* Work to be completed:
Copy word for word the lines from the one containing "1. Execute the" to the one containing "1. Parse the exported dependency information.", including both of those lines.

Saved data entries:
##########

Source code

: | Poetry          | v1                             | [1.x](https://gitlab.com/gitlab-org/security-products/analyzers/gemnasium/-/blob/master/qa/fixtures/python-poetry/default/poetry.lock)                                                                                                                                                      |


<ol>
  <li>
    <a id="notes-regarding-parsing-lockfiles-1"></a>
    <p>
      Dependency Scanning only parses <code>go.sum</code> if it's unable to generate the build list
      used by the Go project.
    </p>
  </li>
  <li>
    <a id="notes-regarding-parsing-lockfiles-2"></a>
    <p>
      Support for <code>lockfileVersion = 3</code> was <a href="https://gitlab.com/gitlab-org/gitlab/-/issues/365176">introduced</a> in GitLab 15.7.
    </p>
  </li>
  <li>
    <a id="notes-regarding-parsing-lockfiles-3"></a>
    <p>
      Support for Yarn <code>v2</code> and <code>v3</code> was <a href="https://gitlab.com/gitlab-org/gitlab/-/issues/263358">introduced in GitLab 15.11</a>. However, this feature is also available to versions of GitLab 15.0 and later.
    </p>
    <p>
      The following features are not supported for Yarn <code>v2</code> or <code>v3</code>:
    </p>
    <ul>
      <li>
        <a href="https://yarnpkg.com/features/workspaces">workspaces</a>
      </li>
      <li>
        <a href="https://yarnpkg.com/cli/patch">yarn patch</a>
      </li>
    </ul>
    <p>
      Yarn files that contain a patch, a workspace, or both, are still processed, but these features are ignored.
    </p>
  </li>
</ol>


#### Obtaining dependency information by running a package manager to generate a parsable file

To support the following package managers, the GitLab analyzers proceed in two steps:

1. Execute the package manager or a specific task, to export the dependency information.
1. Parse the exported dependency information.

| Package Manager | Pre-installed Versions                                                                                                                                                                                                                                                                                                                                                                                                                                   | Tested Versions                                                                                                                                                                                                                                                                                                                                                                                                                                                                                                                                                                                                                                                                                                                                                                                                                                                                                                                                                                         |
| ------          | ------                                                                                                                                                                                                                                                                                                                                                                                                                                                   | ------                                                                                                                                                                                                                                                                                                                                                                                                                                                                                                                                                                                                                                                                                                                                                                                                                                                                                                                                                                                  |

##########

* Response to the exercise:
1. Execute the package manager or a specific task, to export the dependency information.
1. Parse the exported dependency information.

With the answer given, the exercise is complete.